• [TASK ITEM]: Starting at the top of the listing below and stopping after the line with "leuke lijstjes", write those lines out again with every "Lee Mas" swapped for "Ver más" and nothing else changed. Leave the pictures out.

• [INFORMATION SHOWN]:

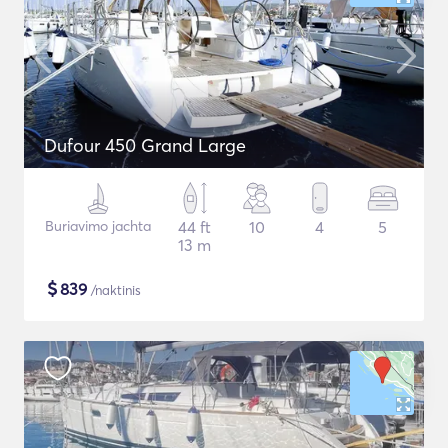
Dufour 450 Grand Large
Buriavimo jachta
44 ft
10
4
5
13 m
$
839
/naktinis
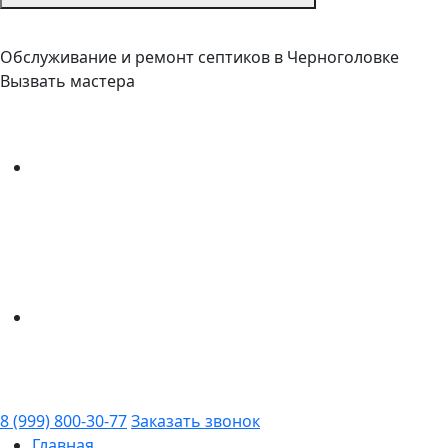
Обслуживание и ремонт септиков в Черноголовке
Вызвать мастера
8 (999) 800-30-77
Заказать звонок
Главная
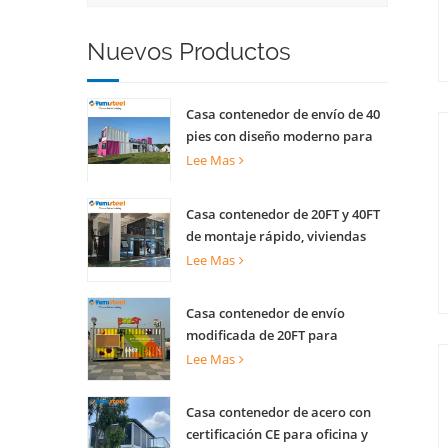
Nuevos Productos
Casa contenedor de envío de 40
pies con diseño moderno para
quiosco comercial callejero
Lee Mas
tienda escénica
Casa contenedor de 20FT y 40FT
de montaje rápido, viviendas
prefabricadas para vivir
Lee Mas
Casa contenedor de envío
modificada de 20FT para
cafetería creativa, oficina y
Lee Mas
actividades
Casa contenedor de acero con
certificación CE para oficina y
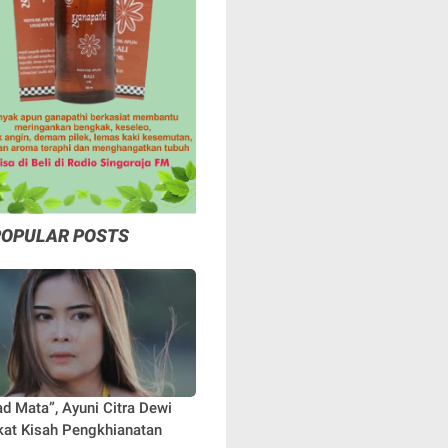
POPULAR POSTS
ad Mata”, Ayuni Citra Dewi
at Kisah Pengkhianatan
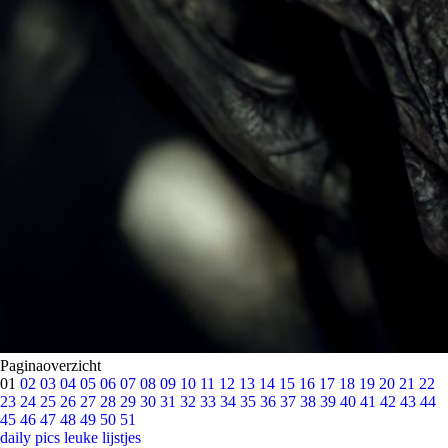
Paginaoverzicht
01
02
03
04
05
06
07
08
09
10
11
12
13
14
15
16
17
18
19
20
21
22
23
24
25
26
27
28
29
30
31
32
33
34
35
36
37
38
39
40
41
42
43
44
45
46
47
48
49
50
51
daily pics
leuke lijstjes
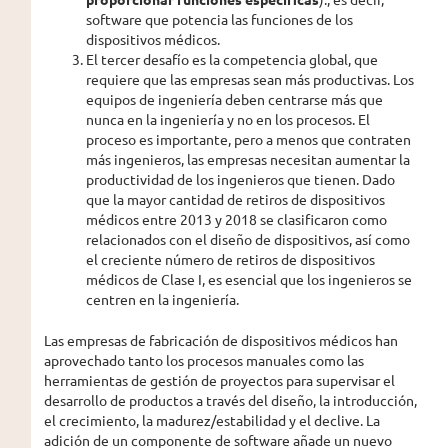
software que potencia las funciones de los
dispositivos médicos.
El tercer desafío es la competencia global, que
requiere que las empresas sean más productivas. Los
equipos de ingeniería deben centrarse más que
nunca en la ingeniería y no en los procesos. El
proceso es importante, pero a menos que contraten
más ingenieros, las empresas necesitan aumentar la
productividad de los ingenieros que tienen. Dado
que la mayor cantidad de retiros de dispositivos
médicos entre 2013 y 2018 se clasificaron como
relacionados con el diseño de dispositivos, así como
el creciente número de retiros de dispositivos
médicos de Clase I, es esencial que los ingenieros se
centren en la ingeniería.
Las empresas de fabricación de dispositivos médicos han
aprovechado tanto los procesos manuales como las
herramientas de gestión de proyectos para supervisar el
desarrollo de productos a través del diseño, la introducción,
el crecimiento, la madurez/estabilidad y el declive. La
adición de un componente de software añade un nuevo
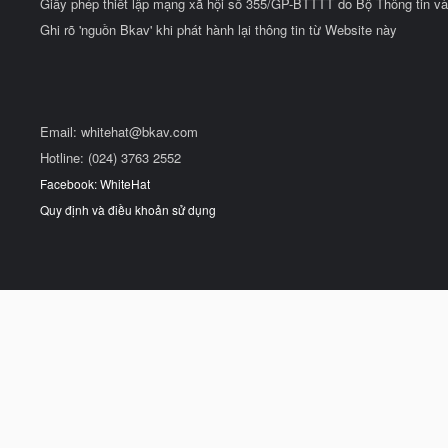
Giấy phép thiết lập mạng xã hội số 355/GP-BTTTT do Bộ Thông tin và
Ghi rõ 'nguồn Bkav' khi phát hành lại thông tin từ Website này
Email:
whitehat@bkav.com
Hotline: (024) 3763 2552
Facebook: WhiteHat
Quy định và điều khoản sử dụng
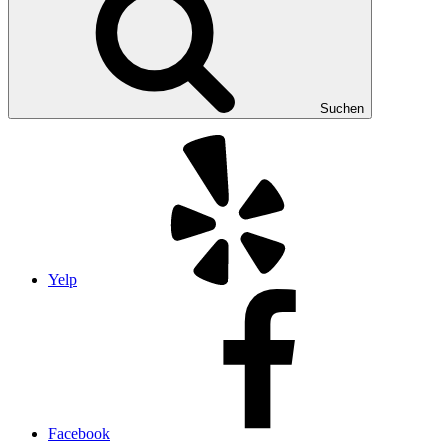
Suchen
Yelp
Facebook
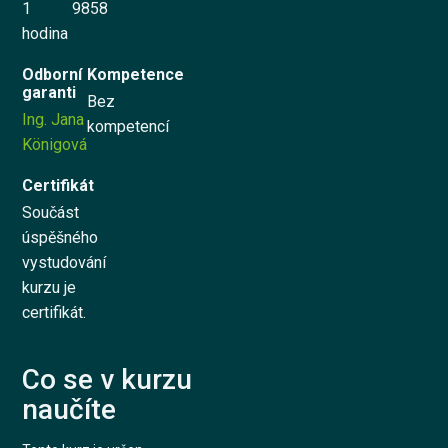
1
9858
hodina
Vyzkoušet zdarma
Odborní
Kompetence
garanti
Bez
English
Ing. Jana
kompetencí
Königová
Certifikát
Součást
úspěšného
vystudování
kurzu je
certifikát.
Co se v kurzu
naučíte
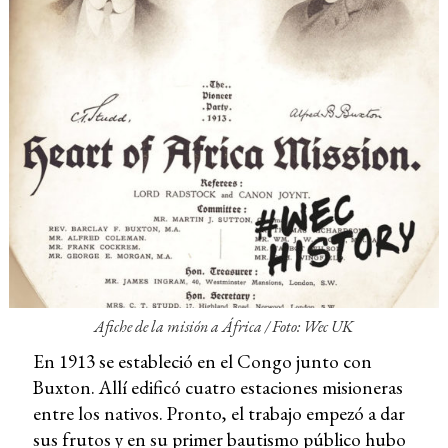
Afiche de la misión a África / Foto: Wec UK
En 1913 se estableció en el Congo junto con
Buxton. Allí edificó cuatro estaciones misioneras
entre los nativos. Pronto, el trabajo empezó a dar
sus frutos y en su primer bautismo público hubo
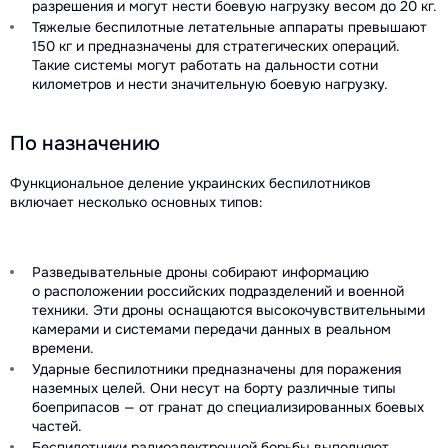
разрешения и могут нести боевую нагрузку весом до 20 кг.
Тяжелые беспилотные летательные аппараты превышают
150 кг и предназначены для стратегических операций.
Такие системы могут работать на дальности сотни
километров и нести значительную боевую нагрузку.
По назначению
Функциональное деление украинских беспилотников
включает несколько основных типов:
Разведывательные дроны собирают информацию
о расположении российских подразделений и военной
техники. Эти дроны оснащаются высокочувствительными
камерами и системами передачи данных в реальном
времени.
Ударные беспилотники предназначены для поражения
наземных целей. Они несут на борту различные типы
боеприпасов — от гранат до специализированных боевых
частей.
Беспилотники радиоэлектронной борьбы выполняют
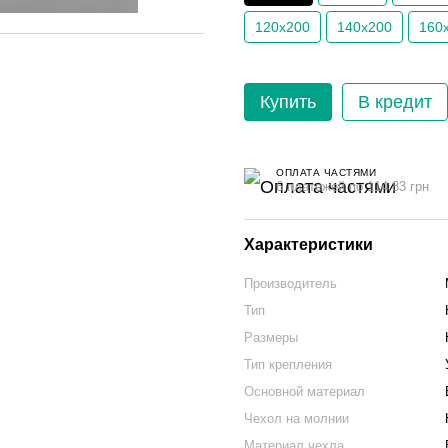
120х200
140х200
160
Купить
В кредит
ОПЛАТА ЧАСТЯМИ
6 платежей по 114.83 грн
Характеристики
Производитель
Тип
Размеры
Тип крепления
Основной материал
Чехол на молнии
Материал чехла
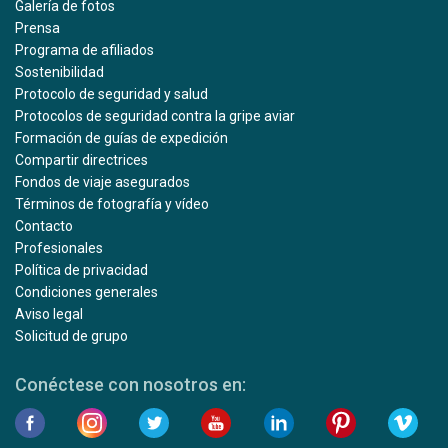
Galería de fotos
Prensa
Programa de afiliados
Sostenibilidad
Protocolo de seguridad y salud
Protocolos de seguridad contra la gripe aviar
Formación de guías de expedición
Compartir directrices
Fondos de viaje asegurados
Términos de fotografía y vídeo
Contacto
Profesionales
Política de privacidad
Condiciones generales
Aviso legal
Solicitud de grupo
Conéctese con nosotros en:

• [RESPONSE TO THIS EXERCISE]:
Dufour 450 Grand Large
Buriavimo jachta
44 ft
10
4
5
13 m
$
839
/naktinis
Обслуживание и ремонт септиков в Черноголовке
Вызвать мастера
8 (999) 800-30-77
Заказать звонок
Главная
Nuevos Productos
Casa contenedor de envío de 40
pies con diseño moderno para
quiosco comercial callejero
Ver más
tienda escénica
Casa contenedor de 20FT y 40FT
de montaje rápido, viviendas
prefabricadas para vivir
Ver más
Casa contenedor de envío
modificada de 20FT para
cafetería creativa, oficina y
Ver más
actividades
Casa contenedor de acero con
certificación CE para oficina y
POPULAR POSTS
ad Mata”, Ayuni Citra Dewi
at Kisah Pengkhianatan
Paginaoverzicht
01
02
03
04
05
06
07
08
09
10
11
12
13
14
15
16
17
18
19
20
21
22
23
24
25
26
27
28
29
30
31
32
33
34
35
36
37
38
39
40
41
42
43
44
45
46
47
48
49
50
51
daily pics
leuke lijstjes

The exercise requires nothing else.